> EXERCISE GOAL: Rewrite the lines of every entry below as a numbered list, and leave out any blank lines.

────

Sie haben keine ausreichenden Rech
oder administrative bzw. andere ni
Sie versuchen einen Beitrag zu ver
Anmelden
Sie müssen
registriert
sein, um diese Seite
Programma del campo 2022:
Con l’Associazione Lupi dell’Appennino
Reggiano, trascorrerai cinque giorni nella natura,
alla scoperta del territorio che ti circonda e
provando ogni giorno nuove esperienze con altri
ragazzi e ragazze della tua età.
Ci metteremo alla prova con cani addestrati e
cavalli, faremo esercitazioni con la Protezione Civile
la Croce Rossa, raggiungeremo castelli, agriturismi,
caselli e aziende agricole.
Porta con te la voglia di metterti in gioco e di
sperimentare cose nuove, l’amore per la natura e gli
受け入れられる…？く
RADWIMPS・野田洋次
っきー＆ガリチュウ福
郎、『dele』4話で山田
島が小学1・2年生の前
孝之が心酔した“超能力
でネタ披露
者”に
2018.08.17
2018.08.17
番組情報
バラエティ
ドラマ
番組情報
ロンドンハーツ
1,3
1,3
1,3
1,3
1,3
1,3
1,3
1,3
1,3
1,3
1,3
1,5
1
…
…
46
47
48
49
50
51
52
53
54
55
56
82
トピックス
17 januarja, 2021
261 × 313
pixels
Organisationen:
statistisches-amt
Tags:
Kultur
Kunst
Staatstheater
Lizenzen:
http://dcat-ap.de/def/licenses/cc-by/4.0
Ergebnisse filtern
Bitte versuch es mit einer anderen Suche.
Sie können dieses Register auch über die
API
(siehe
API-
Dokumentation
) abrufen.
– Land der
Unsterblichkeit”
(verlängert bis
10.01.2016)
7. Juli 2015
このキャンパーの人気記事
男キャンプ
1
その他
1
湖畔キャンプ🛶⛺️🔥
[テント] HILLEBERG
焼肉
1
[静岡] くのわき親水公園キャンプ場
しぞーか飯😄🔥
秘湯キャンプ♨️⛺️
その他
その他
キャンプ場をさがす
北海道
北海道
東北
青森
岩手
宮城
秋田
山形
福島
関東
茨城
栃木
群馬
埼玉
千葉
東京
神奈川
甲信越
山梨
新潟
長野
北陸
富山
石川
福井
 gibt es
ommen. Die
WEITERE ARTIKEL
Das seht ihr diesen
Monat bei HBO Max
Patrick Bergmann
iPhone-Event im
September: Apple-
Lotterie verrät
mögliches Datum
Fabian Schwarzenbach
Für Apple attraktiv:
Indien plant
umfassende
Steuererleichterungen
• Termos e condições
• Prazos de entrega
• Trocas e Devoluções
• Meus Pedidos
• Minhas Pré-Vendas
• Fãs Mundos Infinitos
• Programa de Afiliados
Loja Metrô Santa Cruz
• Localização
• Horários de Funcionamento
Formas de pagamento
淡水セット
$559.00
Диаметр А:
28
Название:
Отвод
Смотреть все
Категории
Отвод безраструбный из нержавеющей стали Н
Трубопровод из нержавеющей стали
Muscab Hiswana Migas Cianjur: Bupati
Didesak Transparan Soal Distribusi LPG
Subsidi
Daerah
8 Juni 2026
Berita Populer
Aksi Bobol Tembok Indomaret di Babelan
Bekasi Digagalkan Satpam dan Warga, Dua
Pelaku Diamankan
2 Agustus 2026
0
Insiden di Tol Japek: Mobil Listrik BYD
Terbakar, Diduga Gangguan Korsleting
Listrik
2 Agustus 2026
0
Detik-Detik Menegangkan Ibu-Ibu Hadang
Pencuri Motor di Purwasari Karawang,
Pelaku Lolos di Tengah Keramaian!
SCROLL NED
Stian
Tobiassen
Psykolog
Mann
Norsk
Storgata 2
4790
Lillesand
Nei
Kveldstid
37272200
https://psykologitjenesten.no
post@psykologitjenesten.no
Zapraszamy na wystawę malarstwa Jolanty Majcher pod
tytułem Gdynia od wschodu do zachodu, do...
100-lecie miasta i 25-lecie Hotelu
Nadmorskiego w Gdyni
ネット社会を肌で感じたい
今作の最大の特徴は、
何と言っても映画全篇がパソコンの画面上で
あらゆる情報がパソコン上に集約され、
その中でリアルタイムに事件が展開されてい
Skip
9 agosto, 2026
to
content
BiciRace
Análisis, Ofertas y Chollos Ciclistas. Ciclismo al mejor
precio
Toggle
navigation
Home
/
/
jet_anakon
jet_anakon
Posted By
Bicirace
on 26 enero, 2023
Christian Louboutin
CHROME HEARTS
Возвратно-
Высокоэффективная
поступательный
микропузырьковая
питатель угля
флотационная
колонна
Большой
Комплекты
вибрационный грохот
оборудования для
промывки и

────

> EXERCISE OUTPUT:
1. Sie haben keine ausreichenden Rech
2. oder administrative bzw. andere ni
3. Sie versuchen einen Beitrag zu ver
4. Anmelden
5. Sie müssen
6. registriert
7. sein, um diese Seite
8. Programma del campo 2022:
9. Con l’Associazione Lupi dell’Appennino
10. Reggiano, trascorrerai cinque giorni nella natura,
11. alla scoperta del territorio che ti circonda e
12. provando ogni giorno nuove esperienze con altri
13. ragazzi e ragazze della tua età.
14. Ci metteremo alla prova con cani addestrati e
15. cavalli, faremo esercitazioni con la Protezione Civile
16. la Croce Rossa, raggiungeremo castelli, agriturismi,
17. caselli e aziende agricole.
18. Porta con te la voglia di metterti in gioco e di
19. sperimentare cose nuove, l’amore per la natura e gli
20. 受け入れられる…？く
21. RADWIMPS・野田洋次
22. っきー＆ガリチュウ福
23. 郎、『dele』4話で山田
24. 島が小学1・2年生の前
25. 孝之が心酔した“超能力
26. でネタ披露
27. 者”に
28. 2018.08.17
29. 2018.08.17
30. 番組情報
31. バラエティ
32. ドラマ
33. 番組情報
34. ロンドンハーツ
35. 1,3
36. 1,3
37. 1,3
38. 1,3
39. 1,3
40. 1,3
41. 1,3
42. 1,3
43. 1,3
44. 1,3
45. 1,3
46. 1,5
47. 1
48. …
49. …
50. 46
51. 47
52. 48
53. 49
54. 50
55. 51
56. 52
57. 53
58. 54
59. 55
60. 56
61. 82
62. トピックス
63. 17 januarja, 2021
64. 261 × 313
65. pixels
66. Organisationen:
67. statistisches-amt
68. Tags:
69. Kultur
70. Kunst
71. Staatstheater
72. Lizenzen:
73. http://dcat-ap.de/def/licenses/cc-by/4.0
74. Ergebnisse filtern
75. Bitte versuch es mit einer anderen Suche.
76. Sie können dieses Register auch über die
77. API
78. (siehe
79. API-
80. Dokumentation
81. ) abrufen.
82. – Land der
83. Unsterblichkeit”
84. (verlängert bis
85. 10.01.2016)
86. 7. Juli 2015
87. このキャンパーの人気記事
88. 男キャンプ
89. 1
90. その他
91. 1
92. 湖畔キャンプ🛶⛺️🔥
93. [テント] HILLEBERG
94. 焼肉
95. 1
96. [静岡] くのわき親水公園キャンプ場
97. しぞーか飯😄🔥
98. 秘湯キャンプ♨️⛺️
99. その他
100. その他
101. キャンプ場をさがす
102. 北海道
103. 北海道
104. 東北
105. 青森
106. 岩手
107. 宮城
108. 秋田
109. 山形
110. 福島
111. 関東
112. 茨城
113. 栃木
114. 群馬
115. 埼玉
116. 千葉
117. 東京
118. 神奈川
119. 甲信越
120. 山梨
121. 新潟
122. 長野
123. 北陸
124. 富山
125. 石川
126. 福井
127.  gibt es
128. ommen. Die
129. WEITERE ARTIKEL
130. Das seht ihr diesen
131. Monat bei HBO Max
132. Patrick Bergmann
133. iPhone-Event im
134. September: Apple-
135. Lotterie verrät
136. mögliches Datum
137. Fabian Schwarzenbach
138. Für Apple attraktiv:
139. Indien plant
140. umfassende
141. Steuererleichterungen
142. • Termos e condições
143. • Prazos de entrega
144. • Trocas e Devoluções
145. • Meus Pedidos
146. • Minhas Pré-Vendas
147. • Fãs Mundos Infinitos
148. • Programa de Afiliados
149. Loja Metrô Santa Cruz
150. • Localização
151. • Horários de Funcionamento
152. Formas de pagamento
153. 淡水セット
154. $559.00
155. Диаметр А:
156. 28
157. Название:
158. Отвод
159. Смотреть все
160. Категории
161. Отвод безраструбный из нержавеющей стали Н
162. Трубопровод из нержавеющей стали
163. Muscab Hiswana Migas Cianjur: Bupati
164. Didesak Transparan Soal Distribusi LPG
165. Subsidi
166. Daerah
167. 8 Juni 2026
168. Berita Populer
169. Aksi Bobol Tembok Indomaret di Babelan
170. Bekasi Digagalkan Satpam dan Warga, Dua
171. Pelaku Diamankan
172. 2 Agustus 2026
173. 0
174. Insiden di Tol Japek: Mobil Listrik BYD
175. Terbakar, Diduga Gangguan Korsleting
176. Listrik
177. 2 Agustus 2026
178. 0
179. Detik-Detik Menegangkan Ibu-Ibu Hadang
180. Pencuri Motor di Purwasari Karawang,
181. Pelaku Lolos di Tengah Keramaian!
182. SCROLL NED
183. Stian
184. Tobiassen
185. Psykolog
186. Mann
187. Norsk
188. Storgata 2
189. 4790
190. Lillesand
191. Nei
192. Kveldstid
193. 37272200
194. https://psykologitjenesten.no
195. post@psykologitjenesten.no
196. Zapraszamy na wystawę malarstwa Jolanty Majcher pod
197. tytułem Gdynia od wschodu do zachodu, do...
198. 100-lecie miasta i 25-lecie Hotelu
199. Nadmorskiego w Gdyni
200. ネット社会を肌で感じたい
201. 今作の最大の特徴は、
202. 何と言っても映画全篇がパソコンの画面上で
203. あらゆる情報がパソコン上に集約され、
204. その中でリアルタイムに事件が展開されてい
205. Skip
206. 9 agosto, 2026
207. to
208. content
209. BiciRace
210. Análisis, Ofertas y Chollos Ciclistas. Ciclismo al mejor
211. precio
212. Toggle
213. navigation
214. Home
215. /
216. /
217. jet_anakon
218. jet_anakon
219. Posted By
220. Bicirace
221. on 26 enero, 2023
222. Christian Louboutin
223. CHROME HEARTS
224. Возвратно-
225. Высокоэффективная
226. поступательный
227. микропузырьковая
228. питатель угля
229. флотационная
230. колонна
231. Большой
232. Комплекты
233. вибрационный грохот
234. оборудования для
235. промывки и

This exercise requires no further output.